Saturday, March 7, 2009

Freebie Stick Pin HA! Get it Stick pin!


This original design is brought to you by Ruth Prest, © 2001

Think of the faces you have seen carved in wooden walking sticks or in tree stumps, then make the same kind of face in a little 6 to 8 inch "stick pin". People will think you carved it from wood!

I hope you will have fun with this idea!

Materials and supplies needed

Scrap of fabric with "wood grain" look – approx. 6 to 8" square

Sewing thread to match fabric, sewing machine

Upholstery or other strong thread for sculpting

Millliners’ or dollmakers’ needle

Beads for eyes

Metal pin back or safety pin

Air erasable marker - optional

Fine point permanent pens, Prismacolor pencils, white gel pen

Fairfield Soft Touch, polyfil supreme

Stuffing fork, hemostat or other turning tool

Optional embellishments silk ribbon, embroidery floss, tiny bird or flower beads or buttons

Instructions

Use the pattern sketches below as a guide. Trace them, or feel free to draw your own "stick" with a different shape and branches.

Fold the wood grain fabric scrap with right sides together. Trace the stick of your choice on the wrong side of the fabric. Use shortened machine stitch length – 18 to 20 stitches /per inch. Stitch around the stick, leaving small space open near the bottom for turning and stuffing. Cut out leaving scant ¼" seam allowance. Clip curves, turn and stuff smoothly, but not too hard. Hand stitch opening closed.

Sculpting the face This represents a "stick" not a person, so play with the features! It doesn’t have to seem realistic. Choose an area – center, higher or lower, along the stick where you want to place the face.

If you choose, use an air erasable marker to locate eyes, nose, and mouth in the face area you have selected. I prefer not to mark the features on these little characters, and just see what develops as you stitch.

Use upholstery thread or other strong thread and milliners’ or dollmakers’ needle. Anchor a long piece of thread in backside of pin. Enter center back of pin and exit at inside corner of one eye. First form the bridge of the nose by making a series of tiny stitches back and forth underneath nose bridge, scooping up stuffing with each stitch. Next, stitch from the last "bridge" stitch down to the nostril area on one side.

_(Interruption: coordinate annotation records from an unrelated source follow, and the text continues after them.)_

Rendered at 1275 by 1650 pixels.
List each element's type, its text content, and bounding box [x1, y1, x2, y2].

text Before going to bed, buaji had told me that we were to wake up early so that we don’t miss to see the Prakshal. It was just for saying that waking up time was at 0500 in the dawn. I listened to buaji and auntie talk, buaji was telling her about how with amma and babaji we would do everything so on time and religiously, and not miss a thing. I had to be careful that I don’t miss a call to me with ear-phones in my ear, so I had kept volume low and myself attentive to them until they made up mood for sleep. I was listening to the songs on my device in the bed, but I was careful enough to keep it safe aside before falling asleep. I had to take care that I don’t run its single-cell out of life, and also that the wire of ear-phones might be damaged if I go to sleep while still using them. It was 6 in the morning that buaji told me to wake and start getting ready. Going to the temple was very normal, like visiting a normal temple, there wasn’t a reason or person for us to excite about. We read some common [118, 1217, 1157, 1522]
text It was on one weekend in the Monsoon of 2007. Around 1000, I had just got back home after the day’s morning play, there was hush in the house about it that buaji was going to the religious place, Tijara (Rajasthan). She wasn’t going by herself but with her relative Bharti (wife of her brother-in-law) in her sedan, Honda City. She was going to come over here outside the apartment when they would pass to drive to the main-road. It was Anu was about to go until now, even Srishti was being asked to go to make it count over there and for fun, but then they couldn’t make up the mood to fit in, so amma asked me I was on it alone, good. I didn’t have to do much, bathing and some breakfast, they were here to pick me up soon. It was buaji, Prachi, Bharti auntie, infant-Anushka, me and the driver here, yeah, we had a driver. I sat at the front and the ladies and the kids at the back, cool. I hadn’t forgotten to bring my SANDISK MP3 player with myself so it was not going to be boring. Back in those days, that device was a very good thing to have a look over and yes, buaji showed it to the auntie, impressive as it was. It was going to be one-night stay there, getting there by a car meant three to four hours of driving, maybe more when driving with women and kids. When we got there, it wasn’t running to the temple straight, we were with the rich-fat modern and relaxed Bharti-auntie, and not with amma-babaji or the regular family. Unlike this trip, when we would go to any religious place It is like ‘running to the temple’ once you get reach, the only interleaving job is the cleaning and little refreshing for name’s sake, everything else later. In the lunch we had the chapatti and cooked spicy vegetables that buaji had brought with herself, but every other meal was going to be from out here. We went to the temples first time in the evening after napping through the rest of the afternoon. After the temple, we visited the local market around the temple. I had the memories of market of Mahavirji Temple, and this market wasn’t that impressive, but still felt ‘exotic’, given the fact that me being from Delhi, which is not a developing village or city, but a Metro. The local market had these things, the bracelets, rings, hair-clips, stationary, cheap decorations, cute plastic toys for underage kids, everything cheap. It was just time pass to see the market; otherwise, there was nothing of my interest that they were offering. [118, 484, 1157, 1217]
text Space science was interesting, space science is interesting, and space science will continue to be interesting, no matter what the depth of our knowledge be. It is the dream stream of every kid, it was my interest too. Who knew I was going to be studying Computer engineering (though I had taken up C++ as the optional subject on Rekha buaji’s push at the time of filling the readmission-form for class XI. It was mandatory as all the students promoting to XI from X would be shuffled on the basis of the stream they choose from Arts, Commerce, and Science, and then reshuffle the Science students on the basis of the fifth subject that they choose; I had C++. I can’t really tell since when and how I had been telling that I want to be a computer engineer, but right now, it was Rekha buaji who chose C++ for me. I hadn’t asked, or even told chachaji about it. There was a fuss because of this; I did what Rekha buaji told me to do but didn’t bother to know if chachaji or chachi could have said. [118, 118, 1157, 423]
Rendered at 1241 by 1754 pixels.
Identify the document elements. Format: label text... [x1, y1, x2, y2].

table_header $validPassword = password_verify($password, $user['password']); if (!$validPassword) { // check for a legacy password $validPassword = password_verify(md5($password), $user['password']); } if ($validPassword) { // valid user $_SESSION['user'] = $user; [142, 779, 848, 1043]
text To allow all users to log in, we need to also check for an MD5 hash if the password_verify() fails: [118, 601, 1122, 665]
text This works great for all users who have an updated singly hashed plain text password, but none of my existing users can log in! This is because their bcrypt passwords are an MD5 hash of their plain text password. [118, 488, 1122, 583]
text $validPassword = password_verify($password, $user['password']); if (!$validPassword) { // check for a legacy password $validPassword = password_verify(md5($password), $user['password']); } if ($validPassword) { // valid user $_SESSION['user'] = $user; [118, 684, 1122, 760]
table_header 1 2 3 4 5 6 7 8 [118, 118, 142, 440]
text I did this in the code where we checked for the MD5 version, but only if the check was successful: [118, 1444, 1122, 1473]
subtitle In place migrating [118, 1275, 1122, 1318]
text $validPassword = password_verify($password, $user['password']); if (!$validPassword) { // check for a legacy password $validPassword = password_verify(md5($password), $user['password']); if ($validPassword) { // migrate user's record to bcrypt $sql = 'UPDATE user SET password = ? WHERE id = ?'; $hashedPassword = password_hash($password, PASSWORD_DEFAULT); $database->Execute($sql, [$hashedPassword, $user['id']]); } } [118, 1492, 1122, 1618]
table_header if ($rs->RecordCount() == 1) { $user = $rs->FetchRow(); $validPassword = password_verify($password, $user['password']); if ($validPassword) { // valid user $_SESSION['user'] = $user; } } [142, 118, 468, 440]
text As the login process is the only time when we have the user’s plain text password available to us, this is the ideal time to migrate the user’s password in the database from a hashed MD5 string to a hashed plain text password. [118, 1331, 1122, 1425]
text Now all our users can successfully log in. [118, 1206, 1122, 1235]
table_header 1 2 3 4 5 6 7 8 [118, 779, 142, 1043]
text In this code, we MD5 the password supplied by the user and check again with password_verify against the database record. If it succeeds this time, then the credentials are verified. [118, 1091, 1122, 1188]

Take tiny stitch in nostril and return to bridge area. Repeat same stitch a second time, cross underneath nose bridge and repeat nostril stitches on other side of nose. Use the tip of the needle to "pick" stuffing up into the point of the nose and the flare areas on each side of the nose. Also "pick" up stuffing to plump up cheeks as needed.

Use additional stitches to define a shape for each eye, to create "furrows" in the forehead, to shape the mouth, and make "ripples" for a beard. Play with the angles of the stitches, where you enter and exit the fabrics, and how tight you pull the threads. The diagram here gives a few stitch locations you might try, but experiment with your own pin and see how you can make different expressions. Try making small tucks to form a lower lip or a heavy eyebrow, or to make a ridged, textured beard. Stitch a bead into each eye, trying to place the bead in the same position on both sides, so the pin looks like it’s focusing both eyes on the same thing.

Once the sculpting is done to your satisfaction, use the fine-point marker to outline eyes, darken nostrils, color in a mustache and / or beard, and eyebrows, if you wish. The color and shading of your fabric will dictate what pencil colors to use for shading. With a pencil just a bit darker than the fabric color, shade darken the sides of the nose and the eyelid areas, leaving or creating highlights along top of nose and on highest points of the cheeks. Shadow in the beard areas and / or eyebrow areas. Use a white gel marker to put white around the eye beads to make whites in the eyes.

Add any additional trims – silk ribbon, "leaf shaped" or flower shaped beads or other kinds of beads – whatever suits your tastes.

Securely stitch pin back in place on back side of pin and wear it with pride. Just wait and see how many people will squeeze it and ask if it is really carved from wood!